Texto proporcionado:
☆ ☆ ☆ ☆

La dominación patriarcal estructural en toda la región ruso-ucraniana se ha apuntalado tras ocho años de guerra, y la migración y el refugio como violencias machistas también tienen que estar en el debate.

Hace dos semanas escribí a mi amiga Elena, que vive en Lugansk, y a la que hacía tiempo que no contactaba, y le pregunté si tenía miedo de la guerra. Ella me contestó que llevaba ya ocho años viviendo en una. Touché.

Ella y yo nos escribimos hace años a través de traductores automáticos, nos seguimos en Instagram y, en cierta forma, siento que esas son las únicas ventanas de verdad en esta pesadilla. Pero no he venido aquí a hablar de Elena.  No quiero volver a escribir historias de Elenas y de otras tantas mujeres cuyas vidas adornan las crónicas de guerra de los telediarios para hacerlas más tristes o épicas. He venido a hablar de una guerra, sin adornos, y de un “nosotras” feminista y necesario si de verdad queremos frenarla.

Derecho a la crítica y a la sospecha

La guerra en Ucrania estalló hace ocho años, no hace ocho días. No puedo detenerme aquí a analizar las razones por las cuales comenzó porque si alguien es capaz de resumir la complejidad de este conflicto en un artículo de prensa probablemente tenga hambre de clickbait o miedo a no tener nada que decir. Devermut, por ejemplo, han simplificado siglos de cuestión nacional ucraniana en un carrusel de Instagram. A mi me tomó dos años investigar para la tesina, aprender un idioma, perder algunos trabajos y navegar muchas contradicciones; y aún así, hoy, no esperaba enfrentar este escenario.

☆ ☆ ☆ ☆

Acción requerida A: En el texto sobre la guerra en Ucrania, ¿en qué ciudad vive Elena?
Acción requerida B: Escribe la siguiente parte del texto sobre la guerra en Ucrania, empezando justo después de su última oración.
Los registros provienen de otra fuente.

☆ ☆ ☆ ☆

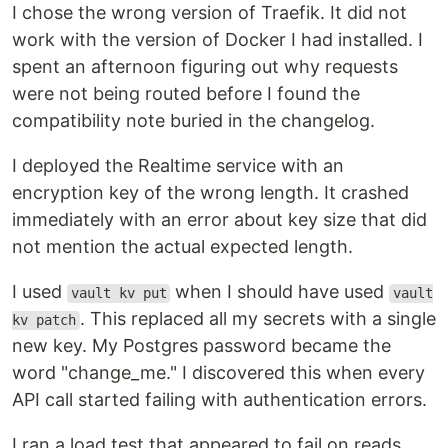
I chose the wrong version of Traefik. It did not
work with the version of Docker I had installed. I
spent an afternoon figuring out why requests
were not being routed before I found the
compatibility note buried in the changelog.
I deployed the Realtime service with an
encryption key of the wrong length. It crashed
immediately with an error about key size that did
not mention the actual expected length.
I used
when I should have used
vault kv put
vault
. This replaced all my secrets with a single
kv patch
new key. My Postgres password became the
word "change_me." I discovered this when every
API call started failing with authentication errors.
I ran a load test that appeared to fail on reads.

☆ ☆ ☆ ☆

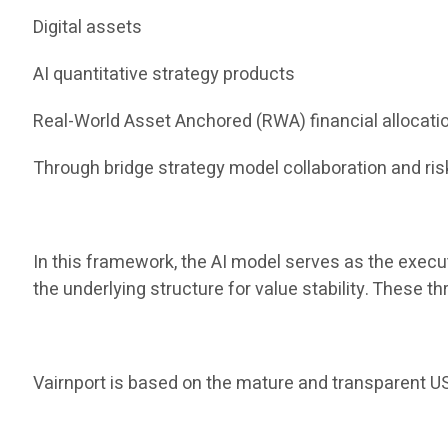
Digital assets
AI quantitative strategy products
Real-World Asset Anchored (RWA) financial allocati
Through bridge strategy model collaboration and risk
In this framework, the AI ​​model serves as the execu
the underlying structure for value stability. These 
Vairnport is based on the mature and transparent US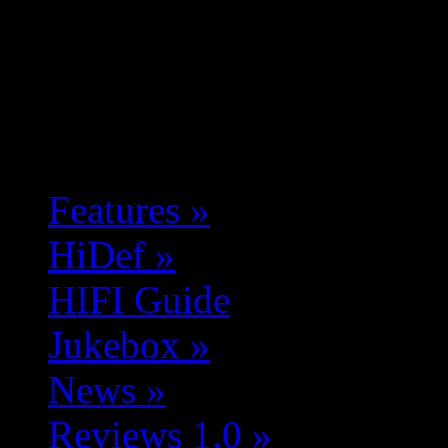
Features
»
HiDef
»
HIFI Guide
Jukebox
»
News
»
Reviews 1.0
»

☆ ☆ ☆ ☆

Respuesta escrita A: En Lugansk.

Respuesta escrita B:
Si hay algo por lo que las feministas nos hemos caracterizado es por ejercer esa “epistemología de la sospecha”, cuestionando los relatos dominantes, esos que, como bien sabemos, nos han hecho invisibles de forma sistemática en la Historia y en la vida cotidiana. Por lo tanto, una aproximación feminista a una guerra implica un acercamiento crítico, partiendo de nuestros conocimientos situados, comprendiendo los intereses detrás de las distintas posturas, y los recursos materiales y simbólicos que los sostienen: gas, armas, acuerdos de Helsinki y París, la financiación de las organizaciones sociales y políticas regionales… en fin, esas cosas de las que se nos ha excluido durante tanto tiempo, que suenan tan de señores de traje, pero que también son nuestras. Enarbolar el “no a la guerra” de brocha gorda como nuestra única bandera nos sitúa en un pacifismo ñoño y pasivo que ya no sirve ni para los Goya.

No se trata de elegir bandos —las dicotomías son, en general, bastante patriarcales— sino de hacernos preguntas y buscar las respuestas juntas. En Ucrania existe apoyo e intervencionismo extranjero en ambos bandos e intereses contrapuestos dentro de cada posición. Somos capaces de entender la complejidad de la trama de Juego de Tronos o de Star Wars, seguro que podemos comprender que no hay relatos sencillos en ninguna contienda. Conviene que apliquemos esta sospecha cuando lo que está en juego es deshumanizar personas y territorios, o glorificar acciones tan peligrosas como armar a población civil o aplaudir la censura de cadenas de radio y televisión.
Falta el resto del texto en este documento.